**TASK BRIEF**
Reproduce every line of the rows below verbatim, with no changes.

(Dataset entries)
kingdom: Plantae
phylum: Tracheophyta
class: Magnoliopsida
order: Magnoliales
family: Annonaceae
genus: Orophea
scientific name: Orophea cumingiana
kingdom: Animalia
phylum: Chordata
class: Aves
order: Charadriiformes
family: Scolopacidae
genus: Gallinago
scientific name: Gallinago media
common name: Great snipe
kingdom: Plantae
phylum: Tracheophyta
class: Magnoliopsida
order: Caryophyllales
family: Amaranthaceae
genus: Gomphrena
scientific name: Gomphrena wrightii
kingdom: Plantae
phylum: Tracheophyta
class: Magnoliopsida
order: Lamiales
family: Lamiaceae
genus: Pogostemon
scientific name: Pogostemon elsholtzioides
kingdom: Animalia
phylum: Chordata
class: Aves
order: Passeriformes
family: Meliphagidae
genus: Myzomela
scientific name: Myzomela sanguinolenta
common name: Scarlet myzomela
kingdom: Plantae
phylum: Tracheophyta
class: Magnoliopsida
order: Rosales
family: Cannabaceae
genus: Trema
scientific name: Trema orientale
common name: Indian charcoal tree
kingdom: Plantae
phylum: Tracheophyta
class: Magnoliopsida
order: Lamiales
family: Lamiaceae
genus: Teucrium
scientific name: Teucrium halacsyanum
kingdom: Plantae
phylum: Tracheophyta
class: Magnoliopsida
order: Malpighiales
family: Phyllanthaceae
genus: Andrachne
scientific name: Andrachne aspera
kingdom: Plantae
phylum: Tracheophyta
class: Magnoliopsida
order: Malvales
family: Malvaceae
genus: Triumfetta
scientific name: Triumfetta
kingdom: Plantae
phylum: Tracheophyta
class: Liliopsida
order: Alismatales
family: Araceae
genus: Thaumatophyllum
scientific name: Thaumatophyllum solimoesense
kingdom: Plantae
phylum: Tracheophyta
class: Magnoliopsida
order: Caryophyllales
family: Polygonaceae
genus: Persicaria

**RESULT BELOW**
kingdom: Plantae
phylum: Tracheophyta
class: Magnoliopsida
order: Magnoliales
family: Annonaceae
genus: Orophea
scientific name: Orophea cumingiana
kingdom: Animalia
phylum: Chordata
class: Aves
order: Charadriiformes
family: Scolopacidae
genus: Gallinago
scientific name: Gallinago media
common name: Great snipe
kingdom: Plantae
phylum: Tracheophyta
class: Magnoliopsida
order: Caryophyllales
family: Amaranthaceae
genus: Gomphrena
scientific name: Gomphrena wrightii
kingdom: Plantae
phylum: Tracheophyta
class: Magnoliopsida
order: Lamiales
family: Lamiaceae
genus: Pogostemon
scientific name: Pogostemon elsholtzioides
kingdom: Animalia
phylum: Chordata
class: Aves
order: Passeriformes
family: Meliphagidae
genus: Myzomela
scientific name: Myzomela sanguinolenta
common name: Scarlet myzomela
kingdom: Plantae
phylum: Tracheophyta
class: Magnoliopsida
order: Rosales
family: Cannabaceae
genus: Trema
scientific name: Trema orientale
common name: Indian charcoal tree
kingdom: Plantae
phylum: Tracheophyta
class: Magnoliopsida
order: Lamiales
family: Lamiaceae
genus: Teucrium
scientific name: Teucrium halacsyanum
kingdom: Plantae
phylum: Tracheophyta
class: Magnoliopsida
order: Malpighiales
family: Phyllanthaceae
genus: Andrachne
scientific name: Andrachne aspera
kingdom: Plantae
phylum: Tracheophyta
class: Magnoliopsida
order: Malvales
family: Malvaceae
genus: Triumfetta
scientific name: Triumfetta
kingdom: Plantae
phylum: Tracheophyta
class: Liliopsida
order: Alismatales
family: Araceae
genus: Thaumatophyllum
scientific name: Thaumatophyllum solimoesense
kingdom: Plantae
phylum: Tracheophyta
class: Magnoliopsida
order: Caryophyllales
family: Polygonaceae
genus: Persicaria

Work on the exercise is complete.